#### 所附短文
在各個物種中,包括人類社會,為什麼等級制度會成為最強大的社會組織形式?不妨看一個最簡單的例子:蜂巢。蜂巢是合作關係的典型。美國猶他州州旗上就有一個蜂巢,象徵猶他州致力於社會和諧。蜂巢中的合作可謂天衣無縫,因此蜂巢又被視為一個完整、有生命的個體,就像「由眾多蜜蜂組成的一個哺乳動物」。蜂巢中的成員各司其職——清潔、建巢、覓食、防衛。而所有個體的行為結合在一起井井有條,和諧統一。

正是這種精確協調與完美融合使得蜂巢成為一種特殊群體:超個體。能進化成為超個體的物種十分罕見,而一旦形成超個體,這些物種簡直卓越超群。迄今為止,進化成為超個體的物種無一滅絕!超個體物種如此強大的原因在於物種內存在典型的等級制度。在超個體中,各個成員的工作同步進行,任何一種個體競爭意願都會被壓制,以確保集體利益不斷得到提升。
########
■ 待辦事項
#1 在這篇談蜂巢與等級制度的短文裡,蜂巢中的成員各自負責哪些工作?請全部列出。
#2 請從最後一句之後接續寫下去,延續這篇談蜂巢與等級制度的短文。
#### 給定資料
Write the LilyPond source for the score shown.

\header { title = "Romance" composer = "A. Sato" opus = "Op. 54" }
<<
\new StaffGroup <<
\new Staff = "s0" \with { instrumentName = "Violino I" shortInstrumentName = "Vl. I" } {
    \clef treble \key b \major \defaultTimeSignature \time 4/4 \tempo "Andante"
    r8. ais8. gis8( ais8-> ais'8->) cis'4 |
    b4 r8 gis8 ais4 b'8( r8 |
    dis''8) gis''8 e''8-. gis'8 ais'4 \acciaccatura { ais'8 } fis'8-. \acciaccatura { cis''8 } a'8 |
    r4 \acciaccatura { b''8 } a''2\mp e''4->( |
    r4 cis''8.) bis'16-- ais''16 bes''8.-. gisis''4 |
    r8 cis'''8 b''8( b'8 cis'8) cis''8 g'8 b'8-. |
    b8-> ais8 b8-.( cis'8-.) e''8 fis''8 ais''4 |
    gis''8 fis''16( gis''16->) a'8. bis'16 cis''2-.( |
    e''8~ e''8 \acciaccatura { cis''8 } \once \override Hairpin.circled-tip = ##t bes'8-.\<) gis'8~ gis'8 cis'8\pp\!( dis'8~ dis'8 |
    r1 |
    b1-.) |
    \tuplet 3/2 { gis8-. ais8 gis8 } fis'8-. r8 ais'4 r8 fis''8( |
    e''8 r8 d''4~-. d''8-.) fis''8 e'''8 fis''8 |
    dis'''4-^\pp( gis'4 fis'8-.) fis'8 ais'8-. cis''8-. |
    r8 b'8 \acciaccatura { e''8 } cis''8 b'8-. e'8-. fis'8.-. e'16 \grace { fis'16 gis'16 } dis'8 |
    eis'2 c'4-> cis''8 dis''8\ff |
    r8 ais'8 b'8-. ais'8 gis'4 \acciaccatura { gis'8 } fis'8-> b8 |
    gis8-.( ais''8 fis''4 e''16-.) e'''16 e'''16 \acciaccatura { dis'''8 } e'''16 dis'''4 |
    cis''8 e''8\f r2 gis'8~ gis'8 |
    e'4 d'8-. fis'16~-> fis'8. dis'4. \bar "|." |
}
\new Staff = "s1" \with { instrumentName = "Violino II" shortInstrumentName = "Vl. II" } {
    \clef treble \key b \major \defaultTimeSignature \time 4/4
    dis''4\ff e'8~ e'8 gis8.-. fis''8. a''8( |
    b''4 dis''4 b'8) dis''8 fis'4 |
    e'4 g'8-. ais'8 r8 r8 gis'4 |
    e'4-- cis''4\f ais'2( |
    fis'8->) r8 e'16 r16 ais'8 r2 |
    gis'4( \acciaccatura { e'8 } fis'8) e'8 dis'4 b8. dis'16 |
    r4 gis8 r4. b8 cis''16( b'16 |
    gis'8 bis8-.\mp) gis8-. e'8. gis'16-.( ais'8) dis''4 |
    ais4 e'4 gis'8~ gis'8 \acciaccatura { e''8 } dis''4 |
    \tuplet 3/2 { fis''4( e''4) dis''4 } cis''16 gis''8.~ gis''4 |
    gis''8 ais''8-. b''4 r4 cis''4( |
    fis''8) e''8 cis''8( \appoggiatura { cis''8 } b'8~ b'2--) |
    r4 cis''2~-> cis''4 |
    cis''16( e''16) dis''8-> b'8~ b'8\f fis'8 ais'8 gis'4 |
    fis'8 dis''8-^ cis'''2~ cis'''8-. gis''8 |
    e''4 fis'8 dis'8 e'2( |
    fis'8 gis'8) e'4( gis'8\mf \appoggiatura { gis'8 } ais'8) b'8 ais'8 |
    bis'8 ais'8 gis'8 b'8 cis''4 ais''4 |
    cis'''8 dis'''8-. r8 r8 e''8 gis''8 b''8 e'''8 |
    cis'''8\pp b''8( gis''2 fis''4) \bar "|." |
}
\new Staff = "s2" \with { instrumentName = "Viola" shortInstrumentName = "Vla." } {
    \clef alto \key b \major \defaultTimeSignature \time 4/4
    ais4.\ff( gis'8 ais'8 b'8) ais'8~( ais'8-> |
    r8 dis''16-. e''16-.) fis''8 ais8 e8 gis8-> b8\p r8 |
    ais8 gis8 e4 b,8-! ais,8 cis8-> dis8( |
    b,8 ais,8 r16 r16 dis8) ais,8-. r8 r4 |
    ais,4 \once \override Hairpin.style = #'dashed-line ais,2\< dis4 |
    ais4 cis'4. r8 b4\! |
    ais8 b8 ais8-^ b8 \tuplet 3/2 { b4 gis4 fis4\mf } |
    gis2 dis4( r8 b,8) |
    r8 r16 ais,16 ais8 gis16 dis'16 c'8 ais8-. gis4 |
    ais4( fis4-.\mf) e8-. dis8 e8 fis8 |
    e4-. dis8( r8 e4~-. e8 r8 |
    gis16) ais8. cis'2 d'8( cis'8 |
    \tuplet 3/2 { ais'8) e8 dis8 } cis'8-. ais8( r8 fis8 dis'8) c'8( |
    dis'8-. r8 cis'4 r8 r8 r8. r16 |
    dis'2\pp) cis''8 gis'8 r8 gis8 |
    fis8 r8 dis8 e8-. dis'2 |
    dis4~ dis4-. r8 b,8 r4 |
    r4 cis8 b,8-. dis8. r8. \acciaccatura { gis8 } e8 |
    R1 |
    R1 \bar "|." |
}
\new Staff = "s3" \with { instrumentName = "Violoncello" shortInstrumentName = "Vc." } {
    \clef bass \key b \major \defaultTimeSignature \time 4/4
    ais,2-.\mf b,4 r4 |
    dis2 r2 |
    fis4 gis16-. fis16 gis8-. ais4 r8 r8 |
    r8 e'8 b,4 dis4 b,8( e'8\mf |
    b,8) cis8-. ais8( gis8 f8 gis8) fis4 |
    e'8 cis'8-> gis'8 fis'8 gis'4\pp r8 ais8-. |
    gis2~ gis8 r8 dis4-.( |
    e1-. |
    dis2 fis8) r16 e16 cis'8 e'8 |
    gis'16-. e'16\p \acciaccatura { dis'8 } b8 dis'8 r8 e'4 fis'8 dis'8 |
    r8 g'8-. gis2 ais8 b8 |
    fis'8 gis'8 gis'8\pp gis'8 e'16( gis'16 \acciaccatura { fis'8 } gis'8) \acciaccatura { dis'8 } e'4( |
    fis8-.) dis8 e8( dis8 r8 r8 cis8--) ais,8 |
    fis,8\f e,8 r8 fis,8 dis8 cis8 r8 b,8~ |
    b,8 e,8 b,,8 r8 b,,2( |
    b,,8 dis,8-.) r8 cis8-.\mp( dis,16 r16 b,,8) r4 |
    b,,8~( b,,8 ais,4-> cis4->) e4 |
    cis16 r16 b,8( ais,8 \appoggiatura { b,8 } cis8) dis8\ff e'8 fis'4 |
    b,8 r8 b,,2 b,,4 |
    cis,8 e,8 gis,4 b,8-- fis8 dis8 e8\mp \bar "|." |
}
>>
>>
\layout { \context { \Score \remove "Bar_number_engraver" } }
########
■ 各題解答
#1 清潔、建巢、覓食、防衛

#2
蜂巢的例子簡明地體現出一個道理:等級制度帶來分工。在人類社會,分工往往與關注重心有關。領導者與追隨者關注的重心不同。領導者要看見整片森林,而追隨者關注自己眼前的樹木。將軍需要考慮戰備狀態、軍事策略等全局性的抽像問題,而不是糾結怎樣開坦克、怎樣操作噴氣發動機這些瑣碎的事情。首席執行官需要考慮公司整體的財務狀況,而會計則處理繁雜細碎的財務數據。美國總統要關注經濟、外交等國家大事,而不是為了網球比賽日程焦頭爛額(卡特總統顯然搞錯了重點)。分工使得所有根本任務得到分配,並得以完成。

等級制度這只無形的手協調著各個組織成員的工作。因為等級制度的存在,什麼人、在什麼時候、需要做什麼、怎麼做,這些問題都有了答案。這些規則區分了不同等級的不同行為,人們對此形成心理預期之後,社會交往的效率也就大大提升。所以從本質上說,等級制度通過簡化社會交往的方式促進社會交往。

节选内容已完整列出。